Exact copy, no pictures: return all the records as they stand.

====================

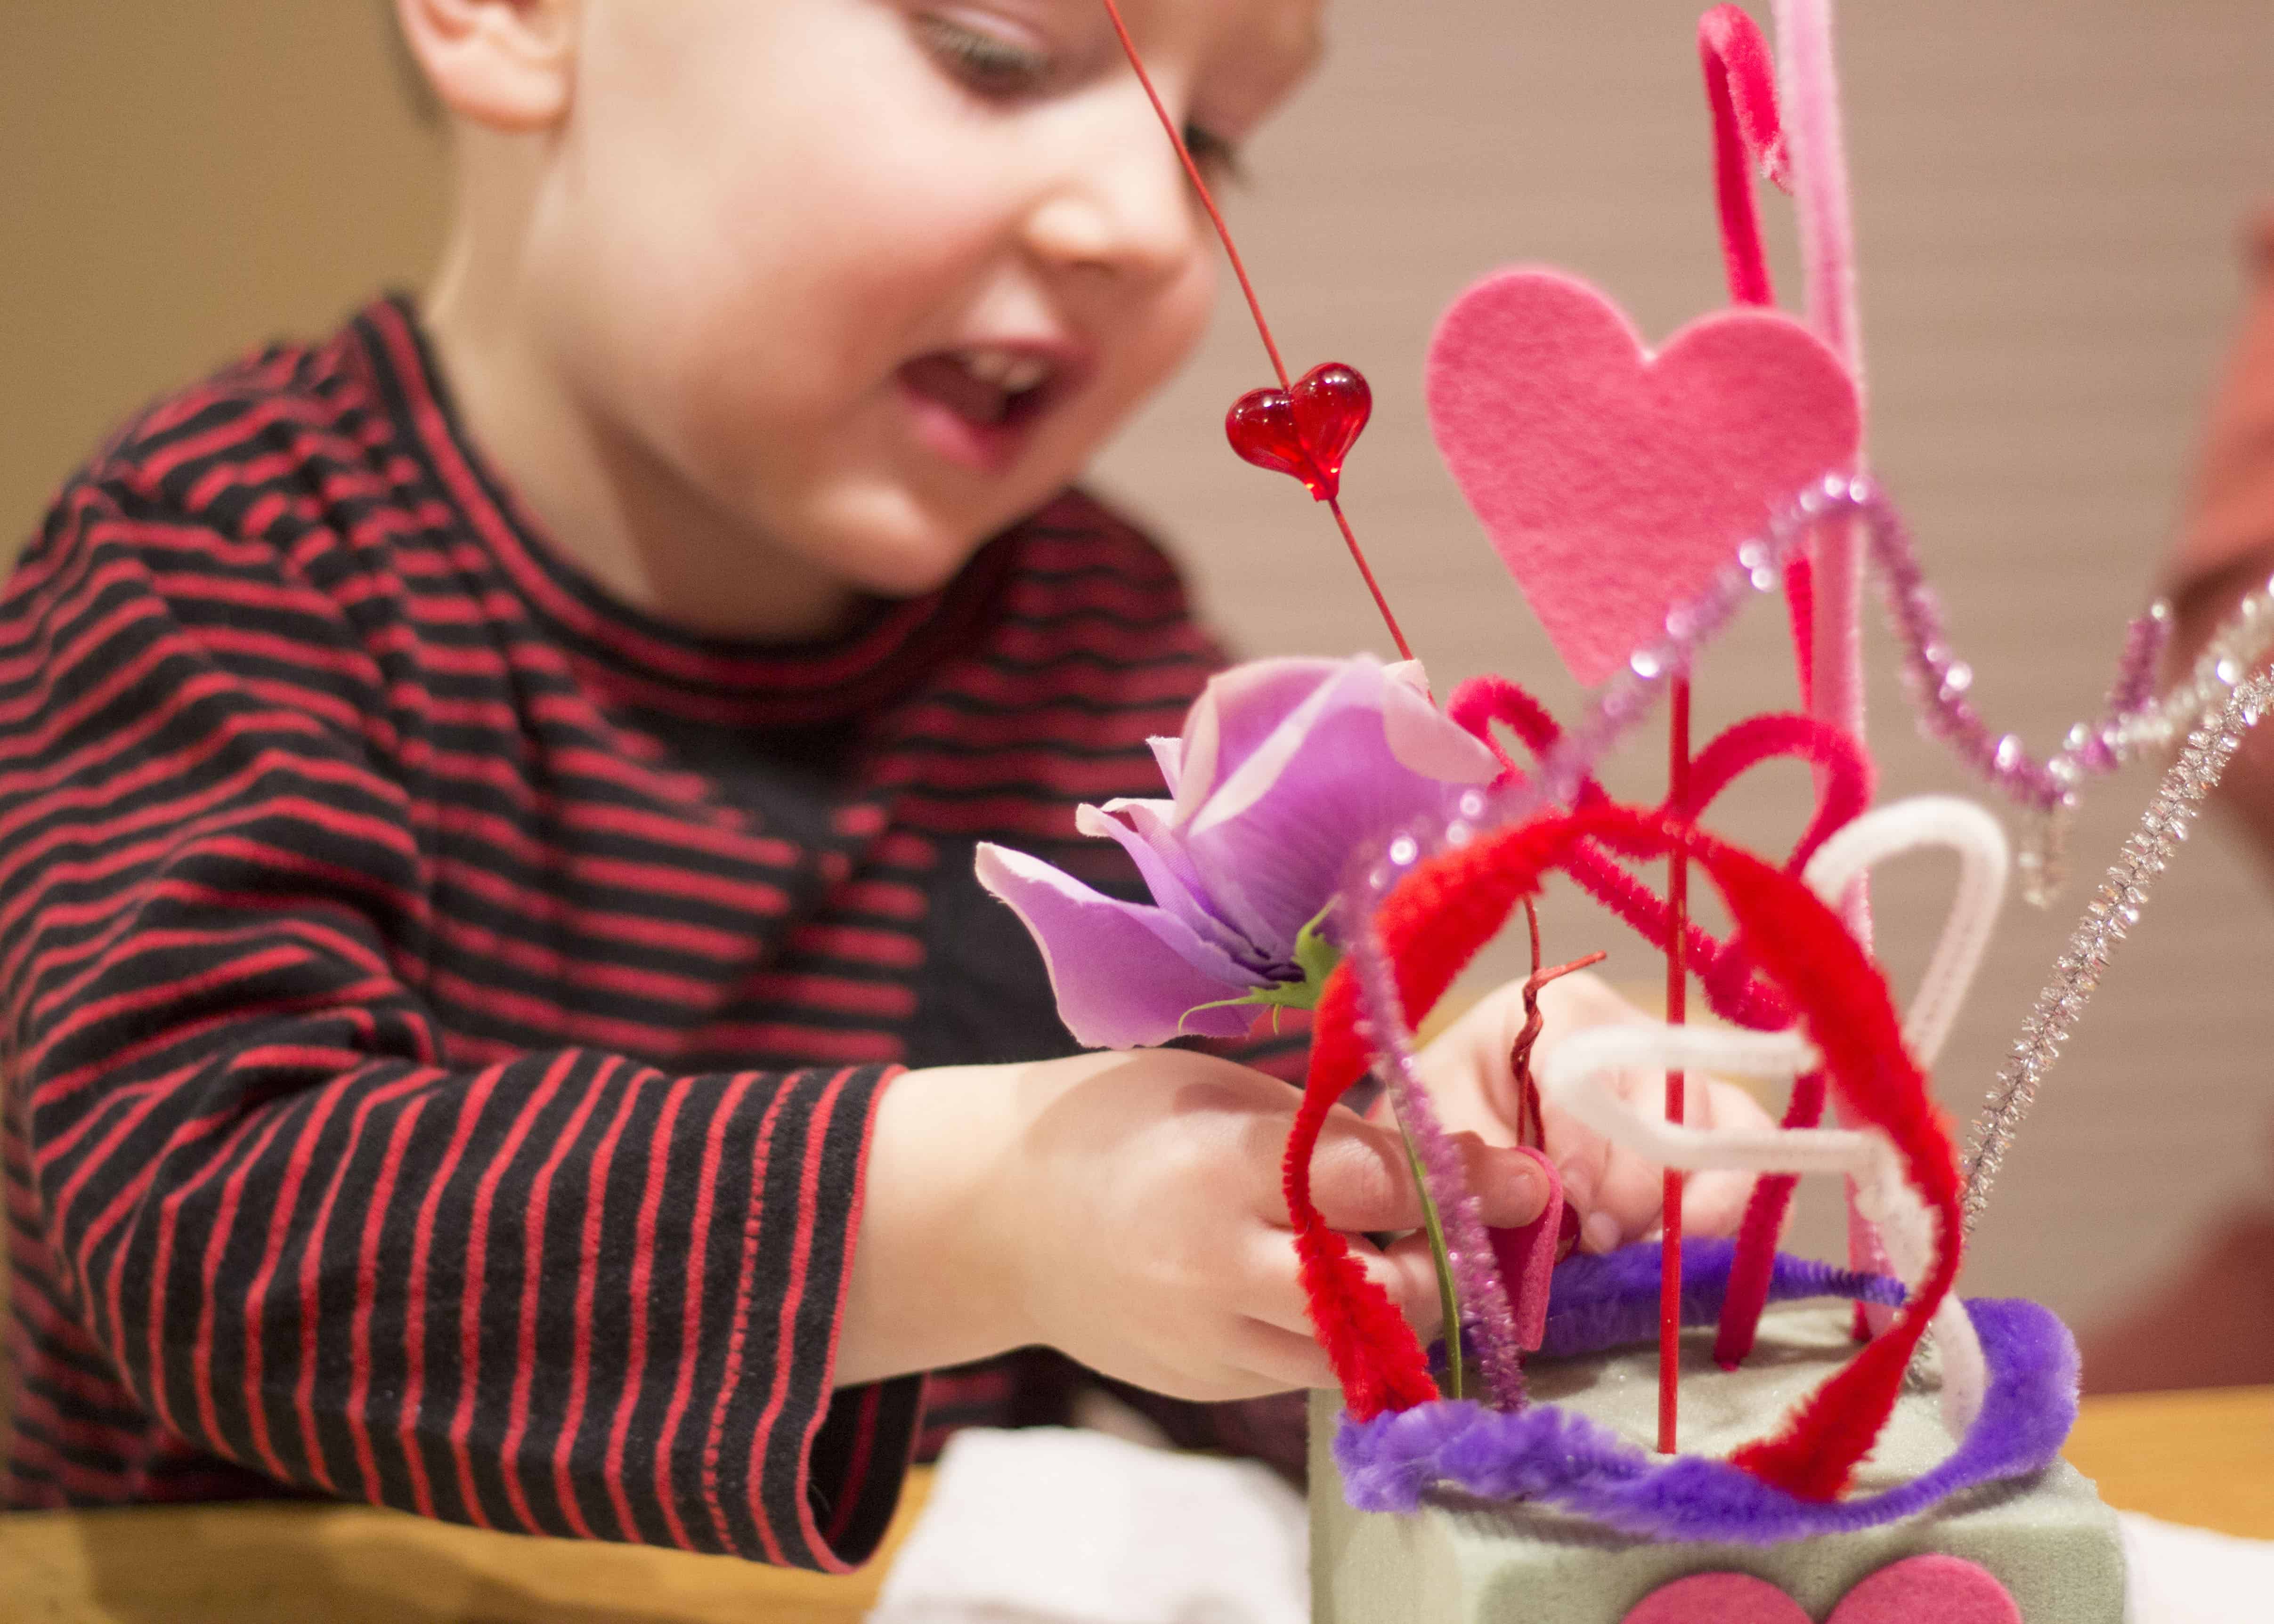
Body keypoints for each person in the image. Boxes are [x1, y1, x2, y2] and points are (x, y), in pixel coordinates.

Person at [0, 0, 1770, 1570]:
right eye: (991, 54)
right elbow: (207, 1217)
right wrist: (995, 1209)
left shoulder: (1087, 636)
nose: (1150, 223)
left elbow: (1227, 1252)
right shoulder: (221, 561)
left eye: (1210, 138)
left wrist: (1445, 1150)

====================

# Your solution
Body keypoints for each person in the image. Boxes are [x1, y1, x2, y2] and points are (x, y), in pixel coordinates.

Person at [0, 0, 1770, 1570]:
right eye: (991, 54)
right elbow: (207, 1217)
right wrist: (995, 1209)
left shoulder: (1087, 636)
nose: (1150, 223)
left elbow: (1227, 1252)
right shoulder: (221, 561)
left eye: (1210, 138)
left wrist: (1445, 1150)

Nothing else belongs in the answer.